Bridgerton season three review: Nicola Coughlan is superb – but Netflix show is losing its bite
The Bridgertons: a society family living, and thriving, in 1800s London. The Ton, as the upper-class set is known, is a marriage market, and the Bridgertons are serving up some of the city’s finest debutantes. With eight children, there are plenty of opportunities for the family to progress – and there’s plenty of opportunity for Netflix to squeeze material out of its corseted characters. But, returning after a two-year absence, has some of the air gone out of the Bridgerton balloon?
With the eldest daughter and son successfully married off, the saga of Bridgerton turns now to sensitive Colin (Luke Newton). But even though Colin has the crucial surname (and “many people would do much worse to be connected to the Bridgertons”, as Polly Walker’s Baroness Featherington observes), the story really belongs to Penelope (Nicola Coughlan). She’s the bookish youngest Featherington sister, and author of the show’s central mechanic: Lady Whistledown’s gossip rag. Colin, returning from a grand tour of Europe, elects to play “marriage whisperer”, coaching Penelope to improve her prospects. But these meddling efforts soon unravel, as Penelope’s unrequited feelings for Colin begin to generate some reciprocal interest.
Each season of Bridgerton has, essentially, followed the dynamics of a Jane Austen novel. The first – in which a haughty duke learnt to let his guard down – evoked Pride and Prejudice. The second, with two sisters demonstrating differing but complementary romantic qualities, drew from Sense and Sensibility. And this third season is a take on Emma. “You’ve never been one for silly romances,” Colin says to his sister, Eloise (Claudia Jessie), when she name-checks the book. “Perhaps my tastes have changed,” she replies. Emma – a novel about the perils of tending to other people’s gardens before you tend to your own – starts to exert its pull over the narrative.

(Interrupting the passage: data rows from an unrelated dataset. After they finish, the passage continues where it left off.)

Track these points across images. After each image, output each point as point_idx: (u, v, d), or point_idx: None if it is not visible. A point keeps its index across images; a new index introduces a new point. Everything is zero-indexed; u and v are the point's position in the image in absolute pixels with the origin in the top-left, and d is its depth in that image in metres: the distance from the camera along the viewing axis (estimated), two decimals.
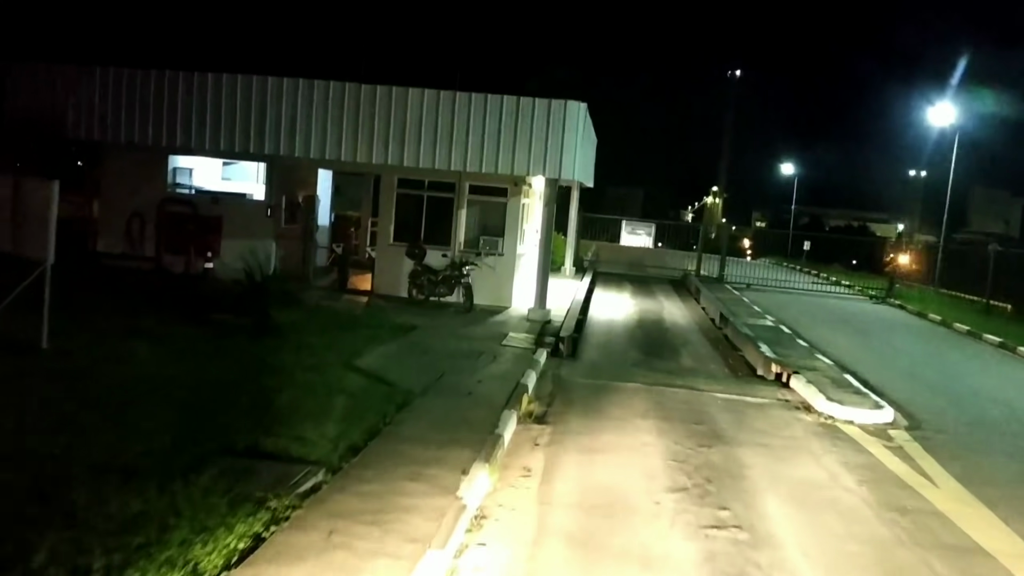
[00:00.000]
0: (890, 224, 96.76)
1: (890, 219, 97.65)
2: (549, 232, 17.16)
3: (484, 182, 18.41)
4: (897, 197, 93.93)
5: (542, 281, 17.03)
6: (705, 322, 19.59)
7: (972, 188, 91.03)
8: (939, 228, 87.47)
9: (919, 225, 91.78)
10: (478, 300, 18.19)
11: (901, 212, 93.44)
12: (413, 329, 14.66)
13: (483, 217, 18.77)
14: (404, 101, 16.63)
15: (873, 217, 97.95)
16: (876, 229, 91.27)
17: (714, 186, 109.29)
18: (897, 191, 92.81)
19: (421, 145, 16.64)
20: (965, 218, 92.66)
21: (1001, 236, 79.00)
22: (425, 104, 16.59)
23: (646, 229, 28.18)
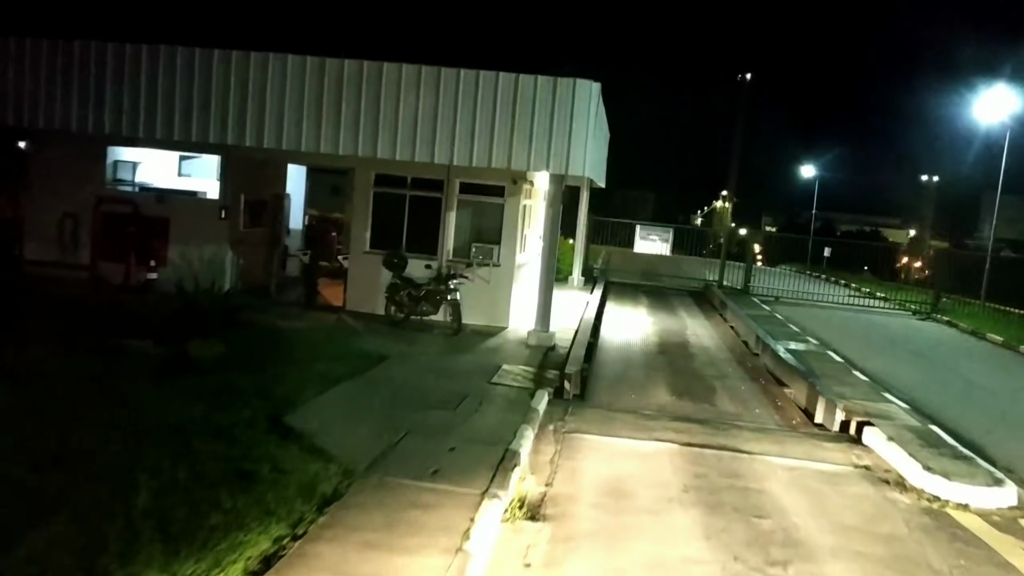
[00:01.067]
0: (902, 229, 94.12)
1: (902, 224, 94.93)
2: (554, 239, 14.08)
3: (478, 179, 15.37)
4: (908, 202, 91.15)
5: (545, 297, 13.97)
6: (737, 346, 16.47)
7: (985, 193, 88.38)
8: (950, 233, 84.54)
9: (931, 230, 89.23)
10: (469, 319, 15.14)
11: (913, 217, 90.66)
12: (382, 360, 11.62)
13: (476, 221, 15.72)
14: (378, 78, 13.55)
15: (885, 222, 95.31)
16: (888, 234, 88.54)
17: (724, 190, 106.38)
18: (909, 195, 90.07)
19: (399, 132, 13.56)
20: (977, 224, 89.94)
21: (1014, 242, 75.97)
22: (404, 82, 13.51)
23: (662, 235, 25.08)
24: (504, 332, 14.91)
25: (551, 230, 13.98)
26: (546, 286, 13.95)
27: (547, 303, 13.96)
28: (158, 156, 16.74)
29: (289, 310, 14.96)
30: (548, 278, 13.95)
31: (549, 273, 13.96)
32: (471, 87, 13.34)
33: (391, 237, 15.61)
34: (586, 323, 16.28)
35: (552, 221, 13.95)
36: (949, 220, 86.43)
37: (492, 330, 14.92)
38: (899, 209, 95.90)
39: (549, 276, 13.96)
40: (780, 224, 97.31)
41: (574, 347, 13.63)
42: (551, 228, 13.98)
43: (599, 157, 17.77)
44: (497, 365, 12.07)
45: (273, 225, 17.53)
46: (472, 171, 14.99)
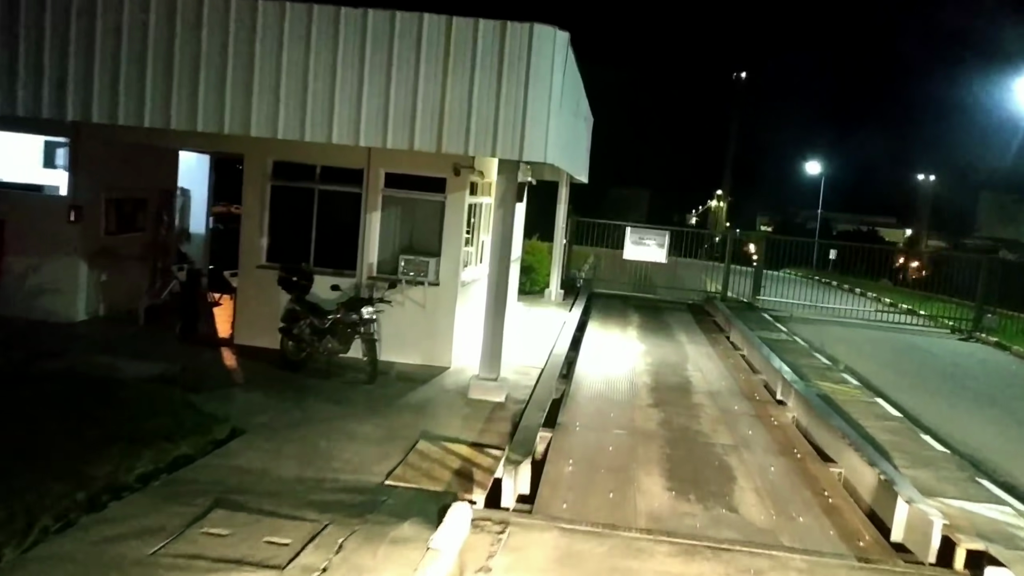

But where Emma stands as one of the great novels of the 19th century, the third chapter of Bridgerton has a fundamental issue. The show has always indulged in a swoon-worthy atmosphere, with a central romance confected purely for reasons of chemistry. Now that the focus has turned to Colin and Penelope, however, the dynamic is less solely obsessed with the dissolution of emotional walls. These characters, who have played important roles in the marriages of Daphne and Anthony in prior seasons, are not unknown quantities. The sparks that fly must jump the hurdle of plausibility that has already been set.
And then there is the Colin-shaped problem. Where Phoebe Dynevor’s Daphne was a naïf broken down by the strictures of her repressive society, and Jonathan Bailey’s Anthony a rake meeting his match, Colin is, well, a bit dull. That is why the emotional heavy-lifting falls to Penelope, freshly ostracised from her only friend, Eloise, as her authorship of Lady Whistledown’s papers slowly leaks out. Coughlan is a superb screen presence and has long been one of Bridgerton’s strengths. But the elevation of Penelope from a wallflower, observing and critiquing the Ton’s society, to the show’s protagonist, does her a disservice. Not least because the character is deeply flawed, exploiting her friends and family for the vicarious thrills of tittle-tattle. But here, this longstanding conflict is largely suppressed in favour of something more quotidian, and viewers are expected to dull their scepticism about the quality of Penelope’s character.
It removes one of the – very few – sharp notes from Bridgerton’s flavour profile. The absence of Anthony (off gallivanting with his wife for a few more months) leaves a spot in theBridgertonroster occupied by returning sister Francesca (Hannah Dodd in a role recast for this season), a doe-eyed ingenue who finds herself the unexpected “diamond” of the season. “There is another Bridgerton making her debut this season,” Julie Andrews’s narration announces cryptically, but Francesca is much of a muchness with her sister, Daphne, and the rest of the Regency social set. Where previously Bridgerton demonstrated a raunchy streak – a combination of bonnets and buttocks – that set it apart from the generic tweeness of a matchmaking period drama, it has begun to descend into many of those banal tropes. The writing (never a huge strength) is particularly flimsy, while the production design looks increasingly like the hyper-saturated, uncanny results produced by an AI tool.
That all results in a show that established fans will slurp down, without ever really acknowledging the subtle differences in taste. But where Emma managed to stick the emotional landing – making its heroine flawed but likeable – Bridgerton seems to think that likeability involves the meticulous excision of all edge. For a show that marketed itself as Jane Austen with more bite, this third instalment could learn much from its forebears about how to really sink your teeth in.